EXTRACTED RECORDS:
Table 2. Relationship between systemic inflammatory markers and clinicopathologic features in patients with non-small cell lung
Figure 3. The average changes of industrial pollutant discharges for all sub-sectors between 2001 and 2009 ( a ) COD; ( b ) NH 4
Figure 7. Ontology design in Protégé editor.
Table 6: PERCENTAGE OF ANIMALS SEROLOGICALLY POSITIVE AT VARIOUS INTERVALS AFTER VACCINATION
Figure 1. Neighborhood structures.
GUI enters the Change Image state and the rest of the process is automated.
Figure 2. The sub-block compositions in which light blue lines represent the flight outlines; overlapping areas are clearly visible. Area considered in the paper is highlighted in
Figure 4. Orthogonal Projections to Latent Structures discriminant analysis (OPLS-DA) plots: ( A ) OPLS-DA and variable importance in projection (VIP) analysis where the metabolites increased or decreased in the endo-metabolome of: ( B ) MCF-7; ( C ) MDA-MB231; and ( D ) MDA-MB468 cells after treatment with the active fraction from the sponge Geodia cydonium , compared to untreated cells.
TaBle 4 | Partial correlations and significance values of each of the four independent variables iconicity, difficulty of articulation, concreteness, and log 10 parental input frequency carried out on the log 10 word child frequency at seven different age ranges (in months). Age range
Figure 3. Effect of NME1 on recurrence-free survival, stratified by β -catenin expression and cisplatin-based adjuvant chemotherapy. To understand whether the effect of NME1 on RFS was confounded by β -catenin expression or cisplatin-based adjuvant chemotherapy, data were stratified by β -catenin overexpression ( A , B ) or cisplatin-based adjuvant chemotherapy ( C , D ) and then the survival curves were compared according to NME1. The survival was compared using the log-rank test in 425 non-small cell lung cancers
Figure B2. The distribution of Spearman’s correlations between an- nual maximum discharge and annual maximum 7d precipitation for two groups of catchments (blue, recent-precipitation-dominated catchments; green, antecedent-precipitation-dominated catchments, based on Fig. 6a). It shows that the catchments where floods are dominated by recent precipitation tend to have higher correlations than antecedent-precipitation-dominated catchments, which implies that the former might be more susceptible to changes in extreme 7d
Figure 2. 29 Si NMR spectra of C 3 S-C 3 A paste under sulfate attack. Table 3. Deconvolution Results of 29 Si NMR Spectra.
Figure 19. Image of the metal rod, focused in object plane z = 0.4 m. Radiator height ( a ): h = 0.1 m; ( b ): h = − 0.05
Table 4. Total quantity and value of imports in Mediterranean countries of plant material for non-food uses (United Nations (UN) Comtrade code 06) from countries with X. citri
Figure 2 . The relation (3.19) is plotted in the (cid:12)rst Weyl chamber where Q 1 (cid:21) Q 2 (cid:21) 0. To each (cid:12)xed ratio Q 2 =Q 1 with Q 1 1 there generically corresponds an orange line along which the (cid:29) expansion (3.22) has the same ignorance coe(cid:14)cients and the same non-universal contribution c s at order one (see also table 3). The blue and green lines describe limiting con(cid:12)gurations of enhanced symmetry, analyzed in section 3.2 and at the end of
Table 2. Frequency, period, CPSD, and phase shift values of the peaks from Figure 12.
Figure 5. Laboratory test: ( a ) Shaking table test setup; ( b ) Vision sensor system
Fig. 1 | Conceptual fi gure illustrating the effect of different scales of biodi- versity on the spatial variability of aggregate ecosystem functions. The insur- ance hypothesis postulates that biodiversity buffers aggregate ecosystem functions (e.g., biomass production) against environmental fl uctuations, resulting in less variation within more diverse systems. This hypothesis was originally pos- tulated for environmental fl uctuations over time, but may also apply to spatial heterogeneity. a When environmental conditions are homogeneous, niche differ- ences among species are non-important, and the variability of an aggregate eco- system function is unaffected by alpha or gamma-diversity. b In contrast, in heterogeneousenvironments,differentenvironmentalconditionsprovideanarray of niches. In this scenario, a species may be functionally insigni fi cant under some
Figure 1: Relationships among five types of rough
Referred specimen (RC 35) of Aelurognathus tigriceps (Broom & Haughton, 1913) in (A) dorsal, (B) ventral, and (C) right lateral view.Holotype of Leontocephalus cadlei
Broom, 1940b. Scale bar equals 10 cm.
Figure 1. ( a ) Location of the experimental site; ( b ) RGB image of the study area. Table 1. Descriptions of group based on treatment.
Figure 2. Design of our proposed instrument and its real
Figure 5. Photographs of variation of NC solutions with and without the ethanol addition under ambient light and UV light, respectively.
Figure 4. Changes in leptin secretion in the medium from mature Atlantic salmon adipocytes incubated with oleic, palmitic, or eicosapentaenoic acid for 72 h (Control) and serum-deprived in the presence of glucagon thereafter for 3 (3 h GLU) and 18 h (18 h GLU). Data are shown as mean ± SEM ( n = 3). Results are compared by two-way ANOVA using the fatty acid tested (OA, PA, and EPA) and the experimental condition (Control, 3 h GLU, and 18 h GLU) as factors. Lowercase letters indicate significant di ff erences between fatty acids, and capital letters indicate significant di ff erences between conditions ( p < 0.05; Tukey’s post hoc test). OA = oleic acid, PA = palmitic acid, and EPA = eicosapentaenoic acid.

WHAT IS BEING ASKED:
Once you find the line with "Table 4. Total" above, print it and every line after it up to and including the line with "Figure 5. Laboratory", exactly as written and nothing else.

RESPONSE:
Table 4. Total quantity and value of imports in Mediterranean countries of plant material for non-food uses (United Nations (UN) Comtrade code 06) from countries with X. citri
Figure 2 . The relation (3.19) is plotted in the (cid:12)rst Weyl chamber where Q 1 (cid:21) Q 2 (cid:21) 0. To each (cid:12)xed ratio Q 2 =Q 1 with Q 1 1 there generically corresponds an orange line along which the (cid:29) expansion (3.22) has the same ignorance coe(cid:14)cients and the same non-universal contribution c s at order one (see also table 3). The blue and green lines describe limiting con(cid:12)gurations of enhanced symmetry, analyzed in section 3.2 and at the end of
Table 2. Frequency, period, CPSD, and phase shift values of the peaks from Figure 12.
Figure 5. Laboratory test: ( a ) Shaking table test setup; ( b ) Vision sensor system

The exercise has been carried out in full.